*EXTRACTED DATA*

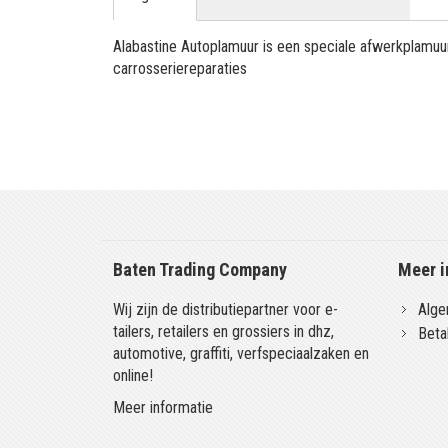
Alabastine Autoplamuur is een speciale afwerkplamuur
carrosseriereparaties
Baten Trading Company
Meer i
Wij zijn de distributiepartner voor e-
Alge
tailers, retailers en grossiers in dhz,
Beta
automotive, graffiti, verfspeciaalzaken en
online!
Meer informatie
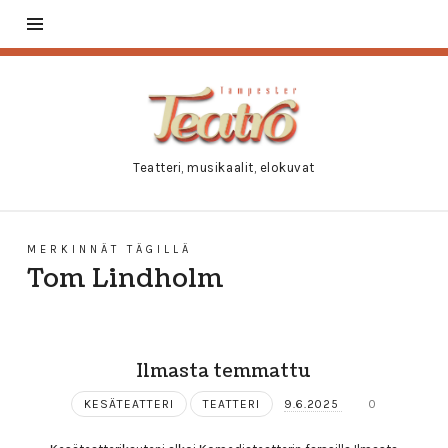
Tampester
Teatro
Teatteri, musikaalit, elokuvat
MERKINNÄT TÄGILLÄ
Tom Lindholm
Ilmasta temmattu
KESÄTEATTERI
TEATTERI
9.6.2025
0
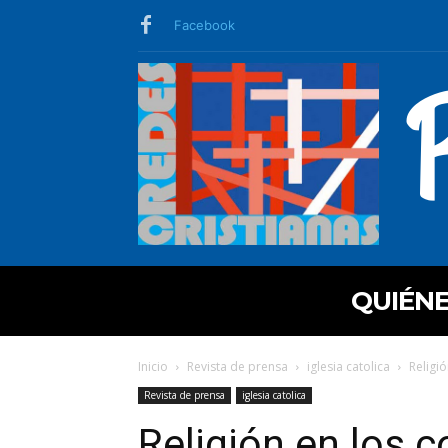
Facebook
QUIÉN
Inicio
Revista de prensa
iglesia catolica
Religi
Revista de prensa
iglesia catolica
Religión en los c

*ASSIGNED TASK*
Format every line of text in the listing above as a numbered list, skipping blank lines and leaving the pictures out.

*FINISHED EXERCISE*
1. Alabastine Autoplamuur is een speciale afwerkplamuur
2. carrosseriereparaties
3. Baten Trading Company
4. Meer i
5. Wij zijn de distributiepartner voor e-
6. Alge
7. tailers, retailers en grossiers in dhz,
8. Beta
9. automotive, graffiti, verfspeciaalzaken en
10. online!
11. Meer informatie
12. Tampester
13. Teatro
14. Teatteri, musikaalit, elokuvat
15. MERKINNÄT TÄGILLÄ
16. Tom Lindholm
17. Ilmasta temmattu
18. KESÄTEATTERI
19. TEATTERI
20. 9.6.2025
21. 0
22. Facebook
23. QUIÉN
24. Inicio
25. Revista de prensa
26. iglesia catolica
27. Religi
28. Revista de prensa
29. iglesia catolica
30. Religión en los c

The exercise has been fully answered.